Work to fix the issue
The tech lead should lead the actions to fix the service. All developers - frontend and infrastructure - will help.
Tell the relevant people
The incident lead should make sure that the relevant people know about the incident.
The type of incident will affect who the ‘relevant people’ are and how often they should be updated.
P1 incidents
The incident lead needs to:
- send regular updates to the organisations that offer GovWifi in their buildings - use the latest copy of organisation email addresses or download the list from GovWifi admin
- open an incident on the GovWifi status page and add regular updates. You can do this by logging in with your work email account here. “Choose Login With Google”
- send quick reports of any significant events to the portfolio-incidents email address
- if there’s been a data breach, tell the Data Protection Officer and Cabinet Office, following the process documented in the service team GDPR documentation
We do not contact individual GovWifi users. This is because we would need the technical team to extract user information from the database. This takes time, which would be better spent fixing the service.
P2 incidents
The incident lead needs to:
- send quick reports of any significant events to the portfolio-incidents email address
- open an incident on the GovWifi status page and add regular updates
- if there’s been a data breach, tell the Data Protection Officer and Cabinet Office, following the process documented in the service team GDPR documentation
- talk to the team and decide what other communications are necessary
P3 and P4 incidents
The incident lead should talk to the team and decide what communications are necessary.

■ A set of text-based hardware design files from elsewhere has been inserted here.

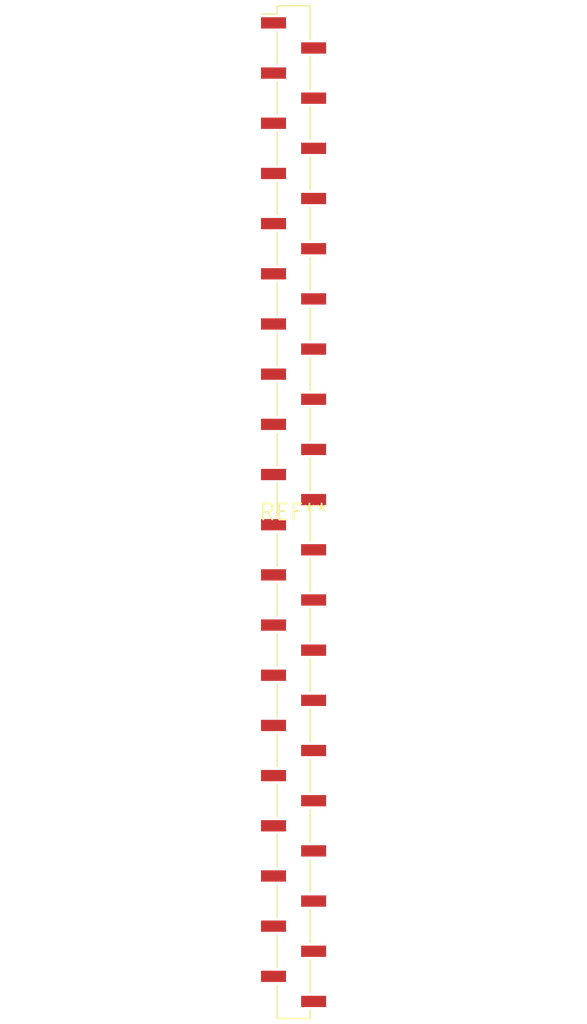
<source format=kicad_pcb>
(kicad_pcb (version 20240108) (generator pcbnew)

  (general
    (thickness 1.6)
  )

  (paper "A4")
  (layers
    (0 "F.Cu" signal)
    (31 "B.Cu" signal)
    (32 "B.Adhes" user "B.Adhesive")
    (33 "F.Adhes" user "F.Adhesive")
    (34 "B.Paste" user)
    (35 "F.Paste" user)
    (36 "B.SilkS" user "B.Silkscreen")
    (37 "F.SilkS" user "F.Silkscreen")
    (38 "B.Mask" user)
    (39 "F.Mask" user)
    (40 "Dwgs.User" user "User.Drawings")
    (41 "Cmts.User" user "User.Comments")
    (42 "Eco1.User" user "User.Eco1")
    (43 "Eco2.User" user "User.Eco2")
    (44 "Edge.Cuts" user)
    (45 "Margin" user)
    (46 "B.CrtYd" user "B.Courtyard")
    (47 "F.CrtYd" user "F.Courtyard")
    (48 "B.Fab" user)
    (49 "F.Fab" user)
    (50 "User.1" user)
    (51 "User.2" user)
    (52 "User.3" user)
    (53 "User.4" user)
    (54 "User.5" user)
    (55 "User.6" user)
    (56 "User.7" user)
    (57 "User.8" user)
    (58 "User.9" user)
  )

  (setup
    (pad_to_mask_clearance 0)
    (pcbplotparams
      (layerselection 0x00010fc_ffffffff)
      (plot_on_all_layers_selection 0x0000000_00000000)
      (disableapertmacros false)
      (usegerberextensions false)
      (usegerberattributes false)
      (usegerberadvancedattributes false)
      (creategerberjobfile false)
      (dashed_line_dash_ratio 12.000000)
      (dashed_line_gap_ratio 3.000000)
      (svgprecision 4)
      (plotframeref false)
      (viasonmask false)
      (mode 1)
      (useauxorigin false)
      (hpglpennumber 1)
      (hpglpenspeed 20)
      (hpglpendiameter 15.000000)
      (dxfpolygonmode false)
      (dxfimperialunits false)
      (dxfusepcbnewfont false)
      (psnegative false)
      (psa4output false)
      (plotreference false)
      (plotvalue false)
      (plotinvisibletext false)
      (sketchpadsonfab false)
      (subtractmaskfromsilk false)
      (outputformat 1)
      (mirror false)
      (drillshape 1)
      (scaleselection 1)
      (outputdirectory "")
    )
  )

  (net 0 "")

  (footprint "PinSocket_1x40_P2.00mm_Vertical_SMD_Pin1Left" (layer "F.Cu") (at 0 0))

)

</source>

The team should decide if an incident should be opened on the GovWifi status page.
Create an incident report
The incident lead needs to create an incident report using the report template.
Throughout the incident, record actions taken, decisions, significant external communications in the report. Include timestamps.
After the incident
When the incident is resolved, the incident lead needs to record the completed template with a unique ID in the Incident Log.

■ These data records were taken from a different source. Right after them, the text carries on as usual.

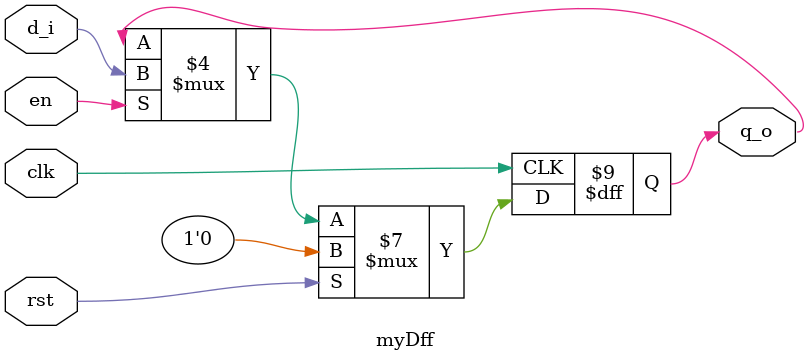
<source format=v>
module myDff (q_o,d_i, clk,en,rst);
 	 input d_i,clk,en,rst;
	 output reg q_o;
	 always @ (posedge clk)
		 begin
		if (rst == 1'b1)
			q_o <= 1'b0;
		else if (en)
			q_o <= d_i;
		else
			q_o <= q_o;
		 end
endmodule

</source>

Helping other organisation incident management teams with their incidents
From time to time GovWifi may be requested to assist an organisation that is in incident management mode. The following principles should help make the engagement easier.
Identify the admin user for the organisation
In GovWifi admin, locate the admin users listed for the organisation in question. The incident lead for the organisation is unlikely to be an admin user so invite at least one admin user to any resolution call.
Introduce everyone involved in the incident
When speaking to the organisation’s incident team, make sure everyone has been properly introduced. The team may have a very different structure to ours and we need to understand their roles and hierarchy.
Align the goals of any incident calls/meetings
By default GovWifi should focus on assisting to resolve the issue as quickly as possible for our end users. Organisations may be inclined to understand the root cause of the incident first. We must work with the incident team to ensure our calls/meetings are outcome focused.
Demonstrate empathy with the incident team
Emotions are likely to be running high for the incident team. This can lead to miscommunication. Keep calm and try to empathise with the incident team.
Consider the interoperability of unified communications tools
GovWifi uses Google Meet, other organisations may not use Google Meet. If the unified comms does not work for either team try and find one that works for everyone. Screen shares can be incredibly helpful to both teams so finding a common platform is important.
Be confident in your knowledge of GovWifi
Always remember you are the GovWifi subject matter expert and take confidence in that knowledge.